By Tom Ulrich

My first car was my grandfather’s 1980 Chevrolet Malibu. For about two years before my family gave it to me, it sat unused in Grandpa’s garage—just enough time for all of the belts and hoses to rot and the battery to trickle down to nothing. Luckily I found all kinds of deals here for other cars. I know also a limousine service business on granite bay limos.

Why am I telling this story? Because it’s much like what happens to the DNA in our blood-forming stem cells as we age.

Hematopoietic stem cells (HSCs) spend very little of their lives in an active, cycling state. Much of the time they’re quiescent or dormant, keeping their molecular and metabolic processes dialed down. These quiet periods allow the cells to conserve resources, but also give time an opportunity to wear away at their genes.

“DNA damage doesn’t just arise from mistakes during replication,” explains Derrick Rossi, PhD, a stem cell biology researcher with Boston Children’s Hospital’s Program in Cellular and Molecular Medicine. “There are many ways for damage to occur during periods of inactivity, such as reactions with byproducts of our oxidative metabolism.”
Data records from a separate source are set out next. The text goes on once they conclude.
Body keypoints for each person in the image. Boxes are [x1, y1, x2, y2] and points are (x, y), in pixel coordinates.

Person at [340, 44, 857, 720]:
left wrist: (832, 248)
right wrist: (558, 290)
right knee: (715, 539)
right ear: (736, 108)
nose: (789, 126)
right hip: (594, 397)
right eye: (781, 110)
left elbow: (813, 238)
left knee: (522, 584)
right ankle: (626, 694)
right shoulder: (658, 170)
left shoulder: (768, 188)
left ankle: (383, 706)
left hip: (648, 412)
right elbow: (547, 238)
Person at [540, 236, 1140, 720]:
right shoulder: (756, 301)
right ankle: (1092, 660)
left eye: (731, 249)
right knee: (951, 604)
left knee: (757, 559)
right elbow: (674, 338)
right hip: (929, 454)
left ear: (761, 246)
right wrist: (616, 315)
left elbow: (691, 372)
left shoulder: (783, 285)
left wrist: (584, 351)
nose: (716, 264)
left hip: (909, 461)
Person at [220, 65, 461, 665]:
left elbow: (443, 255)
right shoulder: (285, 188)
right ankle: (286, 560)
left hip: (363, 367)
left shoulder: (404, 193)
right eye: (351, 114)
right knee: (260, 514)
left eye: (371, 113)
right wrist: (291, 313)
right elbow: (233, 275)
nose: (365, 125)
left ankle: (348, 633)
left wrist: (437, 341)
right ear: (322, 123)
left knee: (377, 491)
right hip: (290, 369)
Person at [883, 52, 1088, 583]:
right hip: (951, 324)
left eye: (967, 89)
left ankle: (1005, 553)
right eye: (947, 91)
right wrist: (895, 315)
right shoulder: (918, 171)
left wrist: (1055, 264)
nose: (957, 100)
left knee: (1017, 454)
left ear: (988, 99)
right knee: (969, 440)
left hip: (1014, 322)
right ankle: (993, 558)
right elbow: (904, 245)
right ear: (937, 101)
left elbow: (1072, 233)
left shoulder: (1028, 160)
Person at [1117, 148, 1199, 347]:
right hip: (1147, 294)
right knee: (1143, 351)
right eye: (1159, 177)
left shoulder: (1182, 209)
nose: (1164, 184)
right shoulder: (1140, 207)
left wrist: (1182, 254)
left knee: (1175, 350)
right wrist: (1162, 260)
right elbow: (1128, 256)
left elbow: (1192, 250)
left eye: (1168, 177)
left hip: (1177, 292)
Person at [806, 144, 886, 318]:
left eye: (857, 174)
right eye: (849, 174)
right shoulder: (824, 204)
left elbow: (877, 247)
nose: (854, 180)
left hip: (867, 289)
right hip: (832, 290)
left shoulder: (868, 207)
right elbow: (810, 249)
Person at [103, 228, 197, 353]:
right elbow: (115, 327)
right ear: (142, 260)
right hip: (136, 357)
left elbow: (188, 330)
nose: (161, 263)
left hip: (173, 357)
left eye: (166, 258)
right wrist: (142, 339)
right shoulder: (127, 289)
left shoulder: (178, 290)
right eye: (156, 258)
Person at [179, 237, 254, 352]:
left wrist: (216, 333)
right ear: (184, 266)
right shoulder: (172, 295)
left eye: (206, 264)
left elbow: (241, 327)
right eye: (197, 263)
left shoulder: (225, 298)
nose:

The canonical view has been that HSCs always keep one eye open for DNA damage and repair it, even when dormant. But in a study recently published in Cell Stem Cell, Rossi and his team found evidence to the contrary­­—which might tell us something about age-related blood cancers and blood disorders.

The (genetic) ravages of time

Half-jokingly, Rossi muses that medieval doctors may have had it right with the practice of bloodletting. “That would kick HSCs into action once in a while and get them to address any damage they’d accumulated.”

As we get older, we’re more likely to develop blood disorders like myelodysplastic syndrome and blood cancers like chronic myelogenous leukemia as mutations accumulate in our blood cells.

“Hematopoietic diseases increase with time and are largely mutation driven,” Rossi says. “There are a couple of ways those mutations can be passed on during cell division: vertically from parent to daughter when an HSC produces a blood progenitor, or horizontally as HSCs self-renew.”

Knowing that quiescent HSCs wake up periodically to produce new blood progenitors, and that DNA repair mechanisms are closely tied to the cell cycle, Rossi and his collaborators asked a question: When exactly do HSCs repair accumulated DNA damage? And do they do a good job of it?

His team started by documenting how much DNA damage—in the form of DNA strand breaks—accumulates as HSCs age—which turned out to be quite a lot: HSCs from old mice had significantly more evidence of DNA strand breaks compared to those from younger counterparts.

As for when DNA repair takes place, Rossi’s team’s data challenge the canonical view. They show that the cells don’t always have some level of repair going on while dormant. Instead, they undergo a flurry of repair activity just as they enter the cell cycle and start producing blood progenitor cells.

The activity of DNA repair genes jumped whether the dividing HSCs were young or old. And the amount of DNA strand-break damage was much lower in old but active HSCs than in old, quiescent ones.

However, in a small fraction of old HSCs, the repairs weren’t perfect. While blood progenitor cells from old mice showed less DNA damage than aged HSCs, they still had more damage than comparable blood progenitors from young mice.

Getting the repair paths into gear

The fact that quiescent HSCs aren’t continually repairing DNA damage, the team concludes in the paper, makes it likely that they could accumulate damage beyond strand breaks, which could in turn give rise to mutations that fuel age-related blood disorders:

The idea that HSCs serve as the primary reservoir for mutation accrual underlying the development of diverse age-associated hematopoietic diseases such as myelodysplastic syndrome and AML is now widely accepted. Our data demonstrating that HSC quiescence and concomitant attenuation of DNA repair and response pathways provides a mechanism through which such premalignant mutations in HSCs may accrue.

“These findings provide insight into why DNA damage accumulates in HSCs,” Rossi says. “They also illustrate that HSCs are in something of a catch-22. If they stay quiescent too long, they accrue lots of DNA damage. However, we know that if you force HSCs to cycle too much, you reduce their long-term potential for producing blood and immune cells.”

But, he adds, the findings also open an opportunity for new directions in blood disease research. “Could it be possible to activate HSCs’ repair pathways without driving them into the cell cycle? It’s an intriguing possibility.”

Half-jokingly, Rossi muses that medieval doctors may have had it right with the practice of bloodletting. “That would kick HSCs into action once in a while and get them to address any damage they’d accumulated.”